Situated on the shores of idyllic Shuswap Lake, Salmon Arm is unique in its particularly close proximity to nature. Just a short ten minute walk from the downtown core leads you to hectares of rare wetland habitat. With its abundance of cycling and hiking trails, campsites, and fishing and boating options, Salmon Arm is the perfect get-away for those looking to escape from the city for a weekend.
The highlight of our trip was hiking the Foreshore Trail, which traces the wetland and mudflat habitats along the waterfront of the Shuswap Lake. The trail starts off nice and easy, crossing several concrete boardwalks erected directly through the marshes that provide direct views of the pristine lake and of Bastion Mountain across. Soon after, the trial winds through Salmon Arm’s nature sanctuary, leading you through towering marsh grasses and past a number of ponds where beaver sightings are a common occurrence. The trail also includes a way to access the man-made Christmas Island, which hosts an osprey nest in addition to other various bird habitats.
Bird-watchers will find this trail to be an absolute delight.

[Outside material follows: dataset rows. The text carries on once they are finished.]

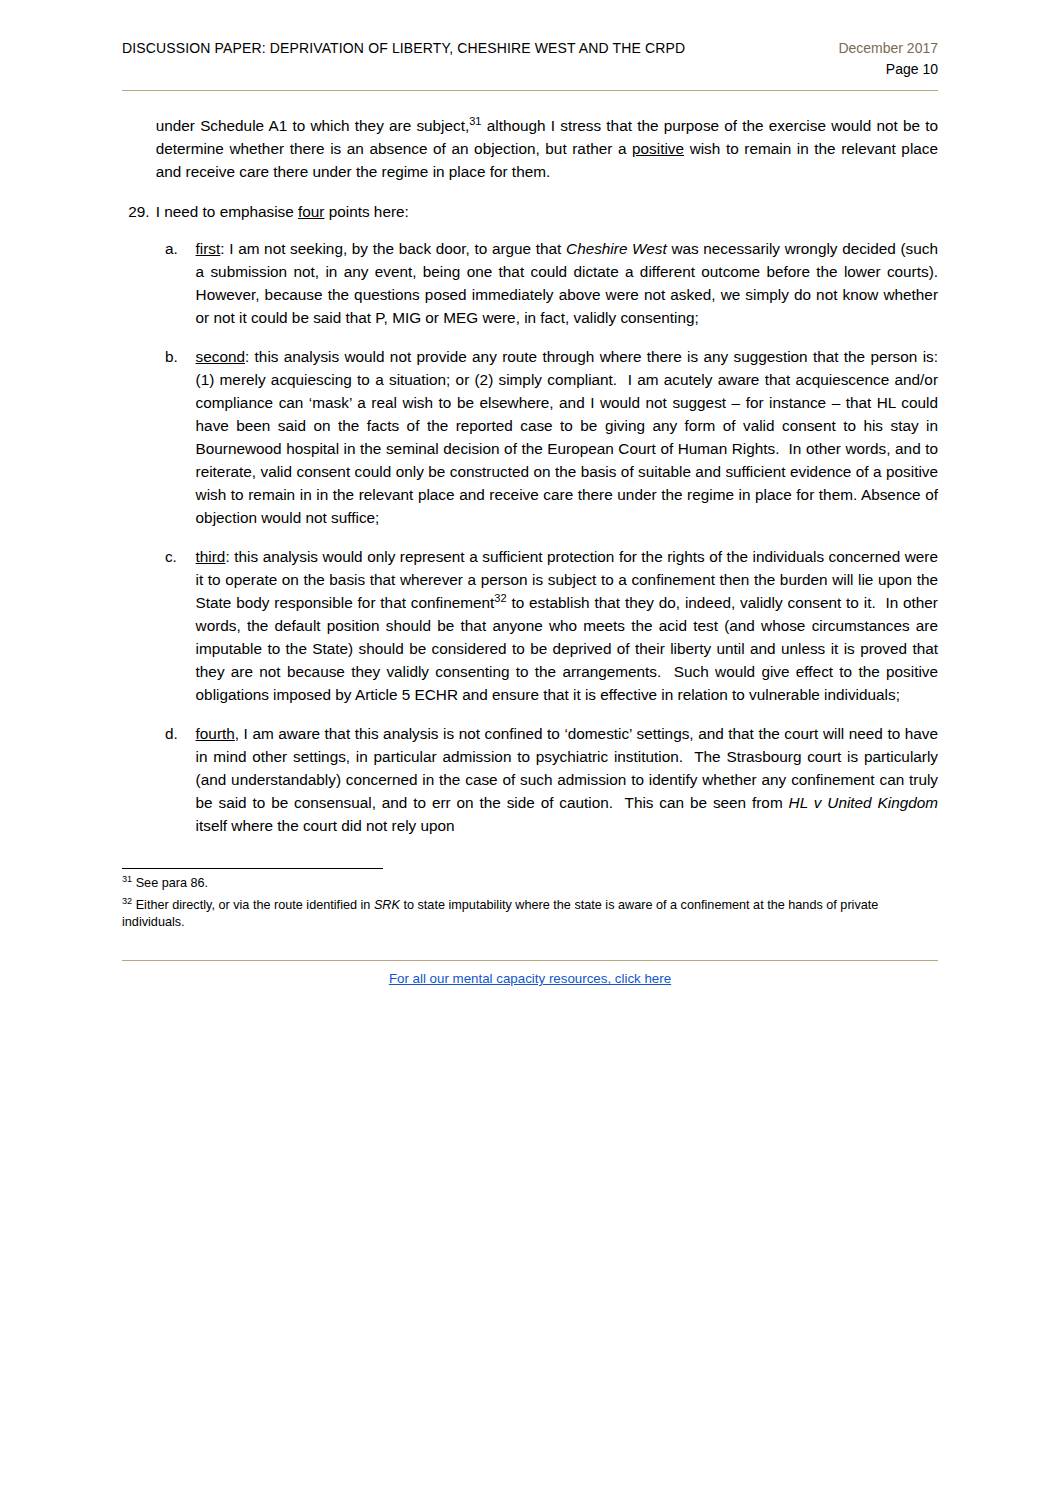Discussion Paper: Deprivation of Liberty, Cheshire West and the CRPD
December 2017 Page 10
under Schedule A1 to which they are subject,31 although I stress that the purpose of the exercise would not be to determine whether there is an absence of an objection, but rather a positive wish to remain in the relevant place and receive care there under the regime in place for them.
I need to emphasise four points here:
first: I am not seeking, by the back door, to argue that Cheshire West was necessarily wrongly decided (such a submission not, in any event, being one that could dictate a different outcome before the lower courts). However, because the questions posed immediately above were not asked, we simply do not know whether or not it could be said that P, MIG or MEG were, in fact, validly consenting;
second: this analysis would not provide any route through where there is any suggestion that the person is: (1) merely acquiescing to a situation; or (2) simply compliant. I am acutely aware that acquiescence and/or compliance can ‘mask’ a real wish to be elsewhere, and I would not suggest – for instance – that HL could have been said on the facts of the reported case to be giving any form of valid consent to his stay in Bournewood hospital in the seminal decision of the European Court of Human Rights. In other words, and to reiterate, valid consent could only be constructed on the basis of suitable and sufficient evidence of a positive wish to remain in in the relevant place and receive care there under the regime in place for them. Absence of objection would not suffice;
third: this analysis would only represent a sufficient protection for the rights of the individuals concerned were it to operate on the basis that wherever a person is subject to a confinement then the burden will lie upon the State body responsible for that confinement32 to establish that they do, indeed, validly consent to it. In other words, the default position should be that anyone who meets the acid test (and whose circumstances are imputable to the State) should be considered to be deprived of their liberty until and unless it is proved that they are not because they validly consenting to the arrangements. Such would give effect to the positive obligations imposed by Article 5 ECHR and ensure that it is effective in relation to vulnerable individuals;
fourth, I am aware that this analysis is not confined to ‘domestic’ settings, and that the court will need to have in mind other settings, in particular admission to psychiatric institution. The Strasbourg court is particularly (and understandably) concerned in the case of such admission to identify whether any confinement can truly be said to be consensual, and to err on the side of caution. This can be seen from HL v United Kingdom itself where the court did not rely upon
31 See para 86.
32 Either directly, or via the route identified in SRK to state imputability where the state is aware of a confinement at the hands of private individuals.
For all our mental capacity resources, click here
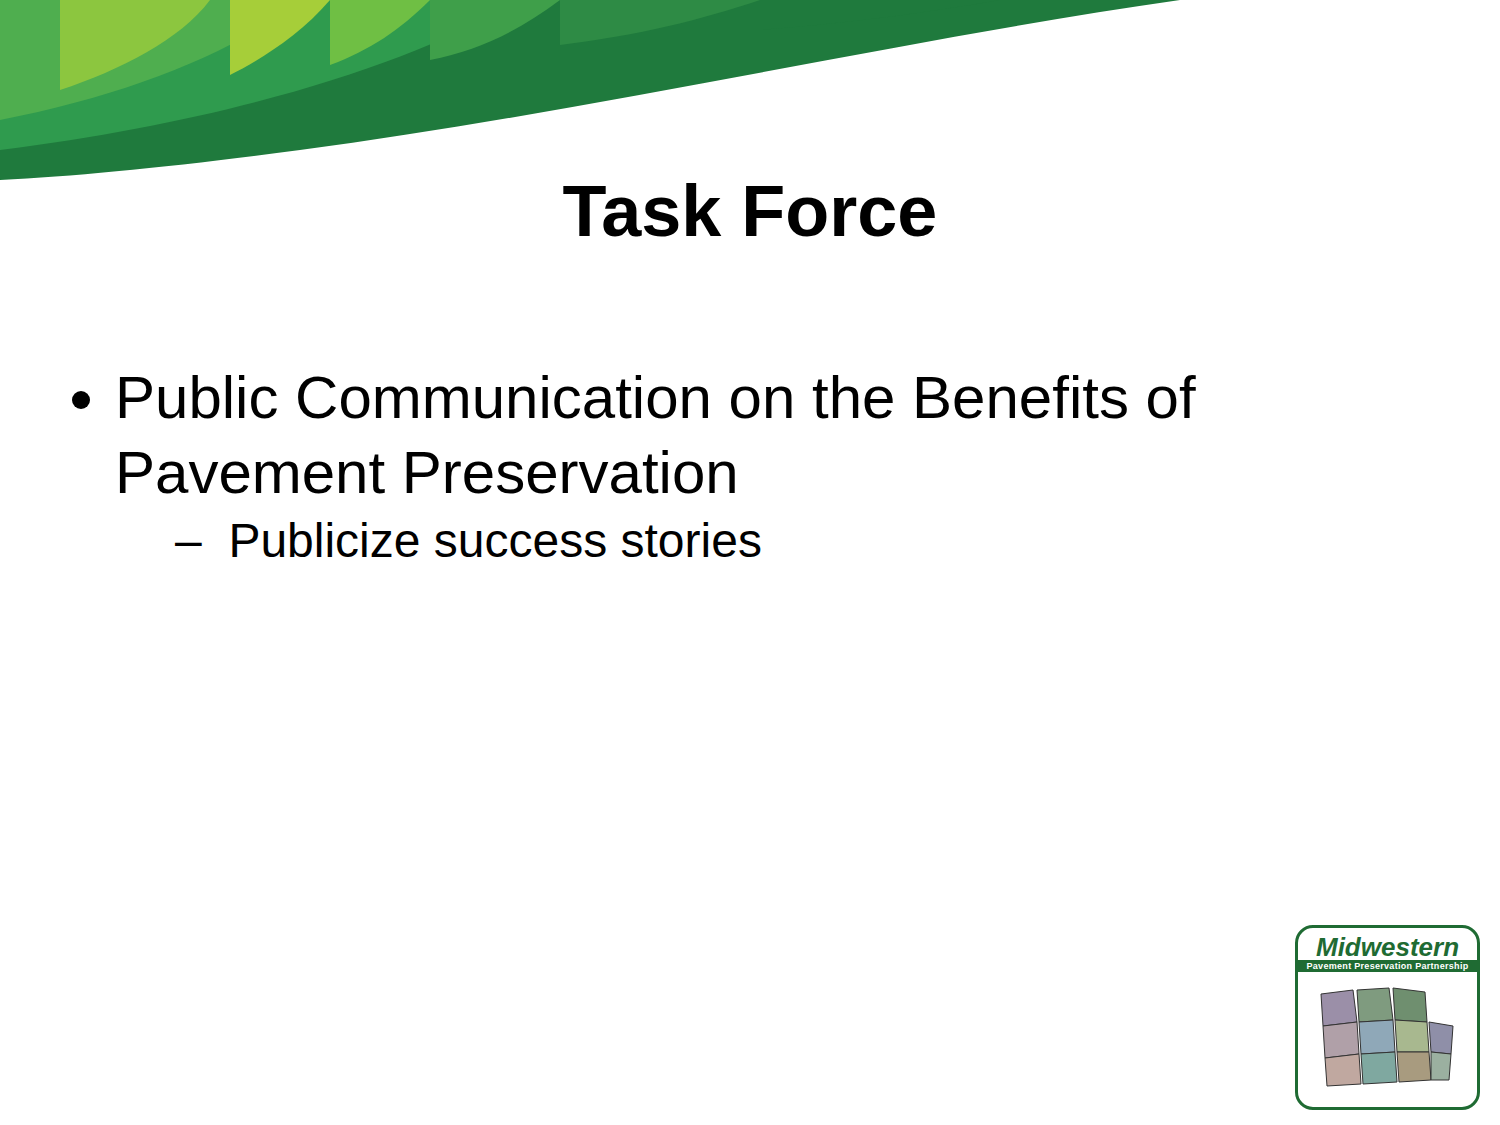Task Force
Public Communication on the Benefits of Pavement Preservation
Publicize success stories
Midwestern
Pavement Preservation Partnership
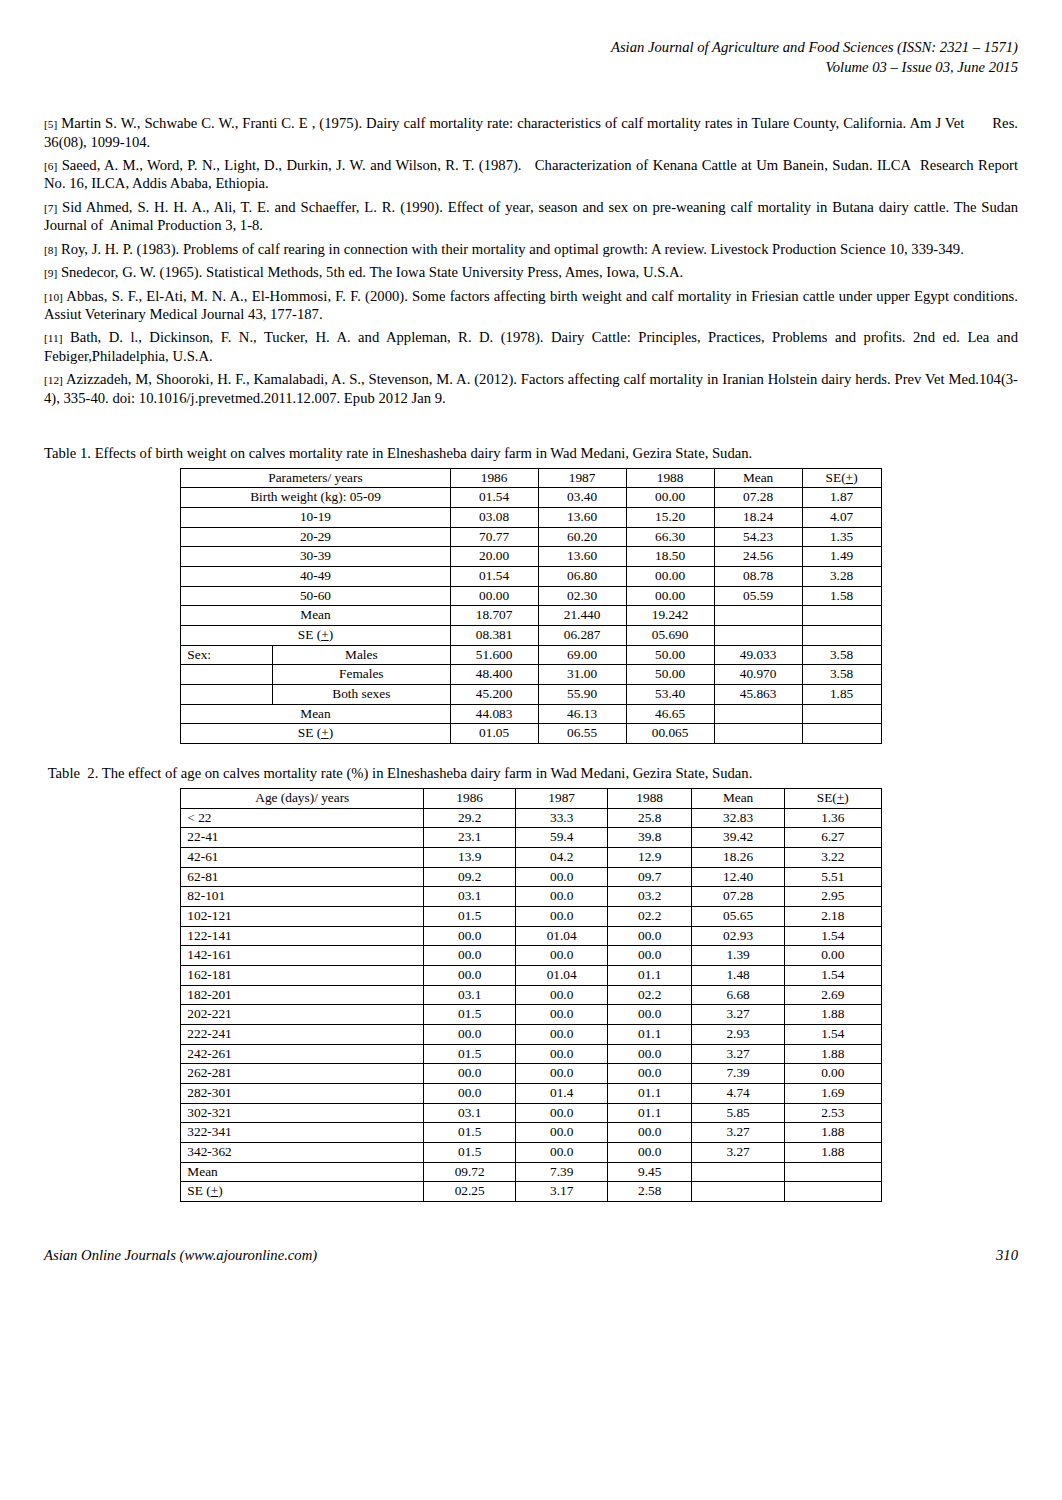Asian Journal of Agriculture and Food Sciences (ISSN: 2321 – 1571)
Volume 03 – Issue 03, June 2015
[5] Martin S. W., Schwabe C. W., Franti C. E , (1975). Dairy calf mortality rate: characteristics of calf mortality rates in Tulare County, California. Am J Vet Res. 36(08), 1099-104.
[6] Saeed, A. M., Word, P. N., Light, D., Durkin, J. W. and Wilson, R. T. (1987). Characterization of Kenana Cattle at Um Banein, Sudan. ILCA Research Report No. 16, ILCA, Addis Ababa, Ethiopia.
[7] Sid Ahmed, S. H. H. A., Ali, T. E. and Schaeffer, L. R. (1990). Effect of year, season and sex on pre-weaning calf mortality in Butana dairy cattle. The Sudan Journal of Animal Production 3, 1-8.
[8] Roy, J. H. P. (1983). Problems of calf rearing in connection with their mortality and optimal growth: A review. Livestock Production Science 10, 339-349.
[9] Snedecor, G. W. (1965). Statistical Methods, 5th ed. The Iowa State University Press, Ames, Iowa, U.S.A.
[10] Abbas, S. F., El-Ati, M. N. A., El-Hommosi, F. F. (2000). Some factors affecting birth weight and calf mortality in Friesian cattle under upper Egypt conditions. Assiut Veterinary Medical Journal 43, 177-187.
[11] Bath, D. l., Dickinson, F. N., Tucker, H. A. and Appleman, R. D. (1978). Dairy Cattle: Principles, Practices, Problems and profits. 2nd ed. Lea and Febiger,Philadelphia, U.S.A.
[12] Azizzadeh, M, Shooroki, H. F., Kamalabadi, A. S., Stevenson, M. A. (2012). Factors affecting calf mortality in Iranian Holstein dairy herds. Prev Vet Med.104(3-4), 335-40. doi: 10.1016/j.prevetmed.2011.12.007. Epub 2012 Jan 9.
Table 1. Effects of birth weight on calves mortality rate in Elneshasheba dairy farm in Wad Medani, Gezira State, Sudan.
| Parameters/ years | 1986 | 1987 | 1988 | Mean | SE( + ) |
| Birth weight (kg): 05-09 | 01.54 | 03.40 | 00.00 | 07.28 | 1.87 |
| 10-19 | 03.08 | 13.60 | 15.20 | 18.24 | 4.07 |
| 20-29 | 70.77 | 60.20 | 66.30 | 54.23 | 1.35 |
| 30-39 | 20.00 | 13.60 | 18.50 | 24.56 | 1.49 |
| 40-49 | 01.54 | 06.80 | 00.00 | 08.78 | 3.28 |
| 50-60 | 00.00 | 02.30 | 00.00 | 05.59 | 1.58 |
| Mean | 18.707 | 21.440 | 19.242 | | |
| SE ( + ) | 08.381 | 06.287 | 05.690 | | |
| Sex: | Males | 51.600 | 69.00 | 50.00 | 49.033 | 3.58 |
| | Females | 48.400 | 31.00 | 50.00 | 40.970 | 3.58 |
| | Both sexes | 45.200 | 55.90 | 53.40 | 45.863 | 1.85 |
| Mean | 44.083 | 46.13 | 46.65 | | |
| SE ( + ) | 01.05 | 06.55 | 00.065 | | |
Table 2. The effect of age on calves mortality rate (%) in Elneshasheba dairy farm in Wad Medani, Gezira State, Sudan.
| Age (days)/ years | 1986 | 1987 | 1988 | Mean | SE( + ) |
| < 22 | 29.2 | 33.3 | 25.8 | 32.83 | 1.36 |
| 22-41 | 23.1 | 59.4 | 39.8 | 39.42 | 6.27 |
| 42-61 | 13.9 | 04.2 | 12.9 | 18.26 | 3.22 |
| 62-81 | 09.2 | 00.0 | 09.7 | 12.40 | 5.51 |
| 82-101 | 03.1 | 00.0 | 03.2 | 07.28 | 2.95 |
| 102-121 | 01.5 | 00.0 | 02.2 | 05.65 | 2.18 |
| 122-141 | 00.0 | 01.04 | 00.0 | 02.93 | 1.54 |
| 142-161 | 00.0 | 00.0 | 00.0 | 1.39 | 0.00 |
| 162-181 | 00.0 | 01.04 | 01.1 | 1.48 | 1.54 |
| 182-201 | 03.1 | 00.0 | 02.2 | 6.68 | 2.69 |
| 202-221 | 01.5 | 00.0 | 00.0 | 3.27 | 1.88 |
| 222-241 | 00.0 | 00.0 | 01.1 | 2.93 | 1.54 |
| 242-261 | 01.5 | 00.0 | 00.0 | 3.27 | 1.88 |
| 262-281 | 00.0 | 00.0 | 00.0 | 7.39 | 0.00 |
| 282-301 | 00.0 | 01.4 | 01.1 | 4.74 | 1.69 |
| 302-321 | 03.1 | 00.0 | 01.1 | 5.85 | 2.53 |
| 322-341 | 01.5 | 00.0 | 00.0 | 3.27 | 1.88 |
| 342-362 | 01.5 | 00.0 | 00.0 | 3.27 | 1.88 |
| Mean | 09.72 | 7.39 | 9.45 | | |
| SE ( + ) | 02.25 | 3.17 | 2.58 | | |
Asian Online Journals (www.ajouronline.com) 310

Even as complete amateurs, we were impressed by the sheer number of casual sightings – we managed to spot several ospreys and a blue heron within the span of just ten minutes. Be sure to take advantage of the numerous detours along the route, which lead to various viewing platforms, nesting spots and towers. We went early in the morning and were treated to the sight of hundreds of ducks and Canada geese huddled together wing-to-wing at one of the nesting points by the marina.
Best of all? The trail started directly behind the Prestige Harbourfront Resort which we were staying at, allowing us to get going from the very instant we left the hotel.
Summers tend to be fairly cool in Salmon Arm reaching a high of about 26 degrees, making it a great way to beat the heat. [Editor’s Note: Margaret Reynolds and Jen Vandervoort, both long-time Salmon Arm residents, wrote in to tell us that summer temperatures can soar up to “mid to high 30’s” (Margaret) and even “40+ degrees celsius in the summer, -35 in the winter” (Jen). Thanks for the clarification.)
Otherwise, temperatures year-round remain fairly moderate, making the town a comfortable home base for winter activities in the chillier mountain regions in the winter. The town itself is a five hour drive away from Vancouver, an easy and scenic drive that winds through the Trans Canada Highway.